Justiça de Manaus aplica penas pesadas em caso chocante de feminicídio e aborto provocado por terceiro
Um júri em Manaus condenou dois homens por crimes hediondos que resultaram na morte de Débora da Silva Alves, grávida de oito meses. O julgamento, que se estendeu por cinco dias, foi marcado por detalhes chocantes sobre o desaparecimento e a descoberta do corpo da jovem. As condenações atendem à denúncia apresentada pelo Ministério Público do Amazonas (MPAM).
Débora desapareceu em 29 de julho de 2023, após sair de casa para encontrar Gil Romero Machado Batista, apontado como o pai do bebê que ela esperava. Ele teria prometido dinheiro para a compra do enxoval da criança. A jovem foi encontrada morta dias depois, em 3 de agosto, em uma área de mata na Zona Leste de Manaus, chocando a população local.
As investigações apontam que a vítima foi asfixiada e teve o corpo queimado. O crime teria ocorrido dentro da área da Usina Termoelétrica Mauá 2. Segundo o MPAM, Gil Romero mantinha um relacionamento extraconjugal com Débora e não desejava assumir a paternidade, buscando esconder a relação e evitar as consequências da gravidez. As condenações foram baseadas em laudos periciais, certidões de óbito, relatórios de investigação, depoimentos de testemunhas, imagens de câmeras de segurança, dados de rastreamento e confissões dos acusados, conforme informado pelo MPAM.
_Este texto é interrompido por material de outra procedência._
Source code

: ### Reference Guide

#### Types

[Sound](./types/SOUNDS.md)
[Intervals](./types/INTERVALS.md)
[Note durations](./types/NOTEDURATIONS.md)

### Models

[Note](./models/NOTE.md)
Gil Romero Machado Batista: Pena de 63 anos por feminicídio e aborto
Gil Romero Machado Batista recebeu a pena mais severa, totalizando 63 anos, 7 meses e 19 dias de prisão em regime fechado. Ele foi condenado por homicídio qualificado, feminicídio, aborto provocado por terceiro e ocultação de cadáver. O Ministério Público afirma que, após o crime, um dos condenados retornou ao local, retirou o feto do ventre da vítima e descartou o bebê em um rio, além de atear fogo no corpo de Débora na tentativa de apagar vestígios.
José Nilson Azevedo da Silva: 17 anos por homicídio qualificado
José Nilson Azevedo da Silva foi condenado a 17 anos e 8 meses de prisão por homicídio qualificado por motivo torpe. Os jurados, no entanto, afastaram duas qualificadoras e a acusação de feminicídio contra ele. Os dois acusados estavam presos preventivamente desde a época do crime e responderam ao processo por duplo homicídio qualificado, aborto provocado por terceiro e ocultação de cadáver.
Desdobramentos e prisão dos acusados
Débora da Silva Alves estava grávida de oito meses quando desapareceu. O corpo da jovem foi encontrado em uma área de mata no bairro Mauazinho. Segundo a Polícia Civil do Amazonas, a vítima foi asfixiada e teve o corpo queimado.
José Nilson foi preso dias após o crime. Gil Romero fugiu para o município de Curuá, no Pará, mas foi localizado e preso em 8 de agosto de 2023, após uma operação conjunta das polícias civis do Amazonas e do Pará. A condenação em Manaus encerra um capítulo doloroso deste caso que chocou o estado.